• [Exercise details]: Down to the last line, set down the material below exactly; skip the pictures.

• [Data listing]:

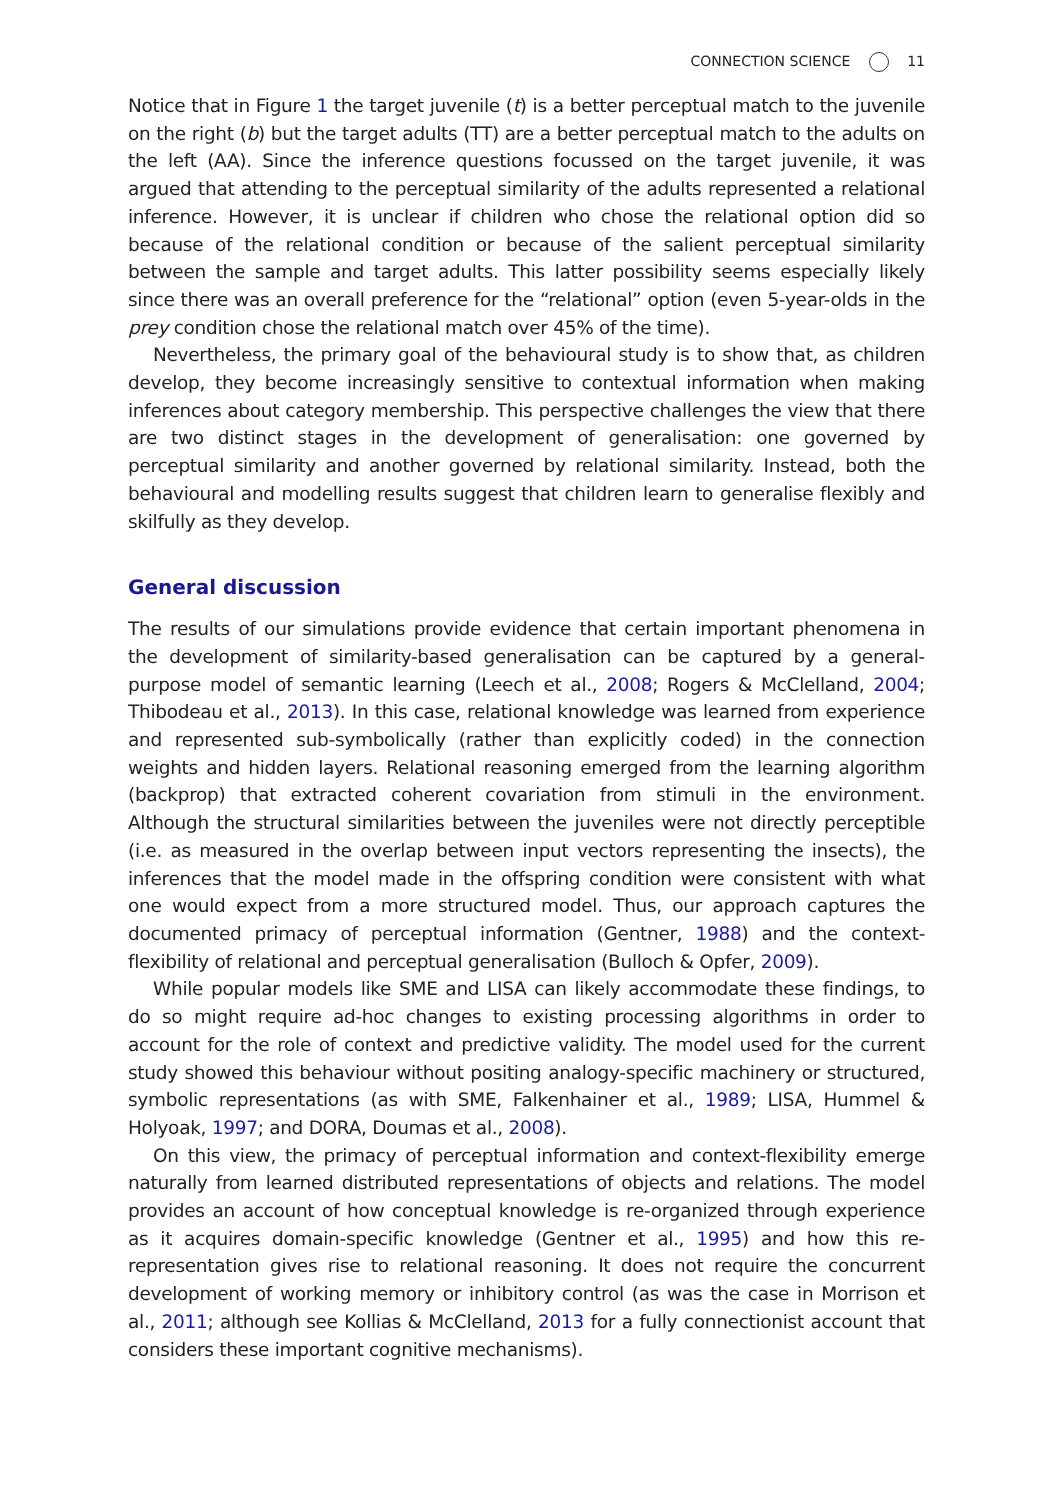CONNECTION SCIENCE 11
Notice that in Figure 1 the target juvenile (t) is a better perceptual match to the juvenile on the right (b) but the target adults (TT) are a better perceptual match to the adults on the left (AA). Since the inference questions focussed on the target juvenile, it was argued that attending to the perceptual similarity of the adults represented a relational inference. However, it is unclear if children who chose the relational option did so because of the relational condition or because of the salient perceptual similarity between the sample and target adults. This latter possibility seems especially likely since there was an overall preference for the “relational” option (even 5-year-olds in the prey condition chose the relational match over 45% of the time).
Nevertheless, the primary goal of the behavioural study is to show that, as children develop, they become increasingly sensitive to contextual information when making inferences about category membership. This perspective challenges the view that there are two distinct stages in the development of generalisation: one governed by perceptual similarity and another governed by relational similarity. Instead, both the behavioural and modelling results suggest that children learn to generalise flexibly and skilfully as they develop.
General discussion
The results of our simulations provide evidence that certain important phenomena in the development of similarity-based generalisation can be captured by a general-purpose model of semantic learning (Leech et al., 2008; Rogers & McClelland, 2004; Thibodeau et al., 2013). In this case, relational knowledge was learned from experience and represented sub-symbolically (rather than explicitly coded) in the connection weights and hidden layers. Relational reasoning emerged from the learning algorithm (backprop) that extracted coherent covariation from stimuli in the environment. Although the structural similarities between the juveniles were not directly perceptible (i.e. as measured in the overlap between input vectors representing the insects), the inferences that the model made in the offspring condition were consistent with what one would expect from a more structured model. Thus, our approach captures the documented primacy of perceptual information (Gentner, 1988) and the context-flexibility of relational and perceptual generalisation (Bulloch & Opfer, 2009).
While popular models like SME and LISA can likely accommodate these findings, to do so might require ad-hoc changes to existing processing algorithms in order to account for the role of context and predictive validity. The model used for the current study showed this behaviour without positing analogy-specific machinery or structured, symbolic representations (as with SME, Falkenhainer et al., 1989; LISA, Hummel & Holyoak, 1997; and DORA, Doumas et al., 2008).
On this view, the primacy of perceptual information and context-flexibility emerge naturally from learned distributed representations of objects and relations. The model provides an account of how conceptual knowledge is re-organized through experience as it acquires domain-specific knowledge (Gentner et al., 1995) and how this re-representation gives rise to relational reasoning. It does not require the concurrent development of working memory or inhibitory control (as was the case in Morrison et al., 2011; although see Kollias & McClelland, 2013 for a fully connectionist account that considers these important cognitive mechanisms).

• [Exercise result]:
CONNECTION SCIENCE 11
Notice that in Figure 1 the target juvenile (t) is a better perceptual match to the juvenile on the right (b) but the target adults (TT) are a better perceptual match to the adults on the left (AA). Since the inference questions focussed on the target juvenile, it was argued that attending to the perceptual similarity of the adults represented a relational inference. However, it is unclear if children who chose the relational option did so because of the relational condition or because of the salient perceptual similarity between the sample and target adults. This latter possibility seems especially likely since there was an overall preference for the “relational” option (even 5-year-olds in the prey condition chose the relational match over 45% of the time).
Nevertheless, the primary goal of the behavioural study is to show that, as children develop, they become increasingly sensitive to contextual information when making inferences about category membership. This perspective challenges the view that there are two distinct stages in the development of generalisation: one governed by perceptual similarity and another governed by relational similarity. Instead, both the behavioural and modelling results suggest that children learn to generalise flexibly and skilfully as they develop.
General discussion
The results of our simulations provide evidence that certain important phenomena in the development of similarity-based generalisation can be captured by a general-purpose model of semantic learning (Leech et al., 2008; Rogers & McClelland, 2004; Thibodeau et al., 2013). In this case, relational knowledge was learned from experience and represented sub-symbolically (rather than explicitly coded) in the connection weights and hidden layers. Relational reasoning emerged from the learning algorithm (backprop) that extracted coherent covariation from stimuli in the environment. Although the structural similarities between the juveniles were not directly perceptible (i.e. as measured in the overlap between input vectors representing the insects), the inferences that the model made in the offspring condition were consistent with what one would expect from a more structured model. Thus, our approach captures the documented primacy of perceptual information (Gentner, 1988) and the context-flexibility of relational and perceptual generalisation (Bulloch & Opfer, 2009).
While popular models like SME and LISA can likely accommodate these findings, to do so might require ad-hoc changes to existing processing algorithms in order to account for the role of context and predictive validity. The model used for the current study showed this behaviour without positing analogy-specific machinery or structured, symbolic representations (as with SME, Falkenhainer et al., 1989; LISA, Hummel & Holyoak, 1997; and DORA, Doumas et al., 2008).
On this view, the primacy of perceptual information and context-flexibility emerge naturally from learned distributed representations of objects and relations. The model provides an account of how conceptual knowledge is re-organized through experience as it acquires domain-specific knowledge (Gentner et al., 1995) and how this re-representation gives rise to relational reasoning. It does not require the concurrent development of working memory or inhibitory control (as was the case in Morrison et al., 2011; although see Kollias & McClelland, 2013 for a fully connectionist account that considers these important cognitive mechanisms).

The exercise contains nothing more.